Andreas Siekmann. Trickle Down

Der öffentliche Raum im Zeitalter seiner Privatisierung

Das Projekt Trickle Down. Der öffentliche Raum im Zeitalter seiner Privatisierung entstand für die skulptur projekte 07, eine Ausstellung im öffentlichen Stadtraum 2007 in Münster. Die Arbeit zeichnet die ideologische Neubestimmung der Bedeutung von öffentlichem Raum und Öffentlichkeit unter einer fortgesetzten Ethik der Effizienz nach. Der öffentliche Raum wird zu einer Marktgröße. Es geht daher einerseits um die Ideologie der ökonomischen Stadt mit ihren Stichpunkten Standortmarketing, Public-private-Partnerships und Sicherheit. Andererseits geht es in dieser Arbeit darum, eine Geschichte der Privatisierung von öffentlichem Raum und von öffentlichen Belangen, wie Wasserversorgung, Telefon, Müllentsorgung, aufzuzeichnen und sichtbar zu machen. Es geht um eine Geschichts-schreibung, wie öffentliche Bedürfnisse und öffentlicher Raum in Finanzprodukte umgewandelt werden.
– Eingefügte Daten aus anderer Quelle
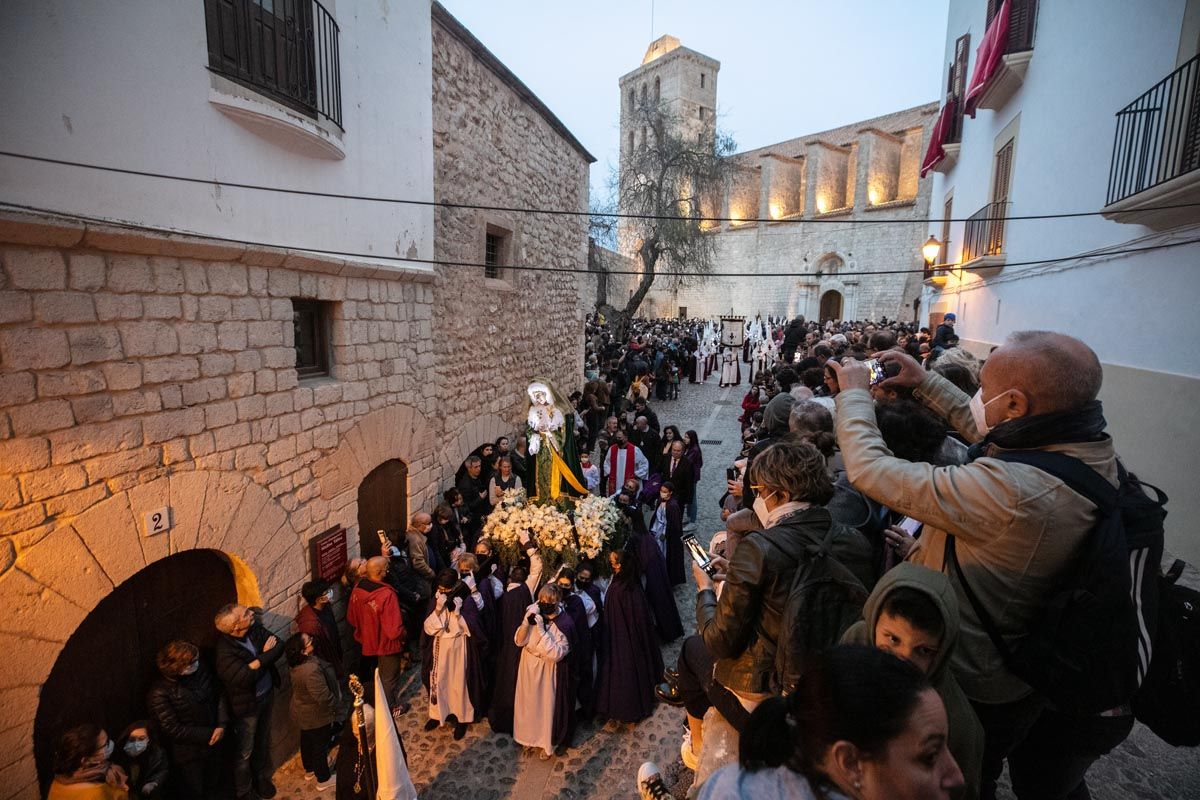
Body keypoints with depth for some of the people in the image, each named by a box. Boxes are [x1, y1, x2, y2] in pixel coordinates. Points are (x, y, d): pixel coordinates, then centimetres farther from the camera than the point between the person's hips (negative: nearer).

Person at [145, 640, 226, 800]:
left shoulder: (201, 669, -15)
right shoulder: (159, 693, -27)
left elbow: (219, 695, -3)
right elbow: (173, 730, -22)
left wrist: (222, 725, -13)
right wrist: (208, 734, -17)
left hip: (213, 742, 4)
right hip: (188, 753, -4)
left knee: (212, 786, 25)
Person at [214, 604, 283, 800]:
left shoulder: (254, 627, -14)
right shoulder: (225, 652, -31)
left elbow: (278, 648, -12)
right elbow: (247, 678, -33)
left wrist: (258, 661, -28)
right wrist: (267, 656, -23)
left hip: (267, 694, 5)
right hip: (247, 704, -5)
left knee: (263, 741, 26)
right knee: (245, 752, 16)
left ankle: (260, 777, 49)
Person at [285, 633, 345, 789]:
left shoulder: (299, 663, -12)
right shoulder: (311, 670, -41)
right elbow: (324, 697, -33)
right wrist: (339, 707, -15)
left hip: (302, 712, 8)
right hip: (317, 716, -8)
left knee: (307, 740, 29)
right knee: (320, 746, 14)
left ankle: (309, 769, 53)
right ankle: (323, 780, 36)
Diese Geschichtsschreibung erschien mir umso notwendiger, als diese Privatisierungen unter dem Gebot der Geheimhaltungsklausel stehen. Es gibt also keine Einsichtsmöglichkeit in die dazugehörigen Verträge, ebenso wenig gibt es Bilder davon. Statt der Bilder gibt es Citymarketing-Figuren, die dann, von Künstler/innen bemalt und von Sponsoren, Unternehmern oder Geschäftsleuten finanziert, in den Innenstädten erscheinen. Es ist so, als ob eine neue soziale Umgangsform der privatisierten Stadt mit ihnen eingeübt wird, die die Erinnerungen und Gewohnheitsrechte ihrer Bewohner/innen löscht. Für mich als Künstler bedeutet Geschichtsschreibung deswegen zugleich, Bilder dafür zu finden und die Mechanismen der Aneignung von öffentlichen Belangen zu erinnern.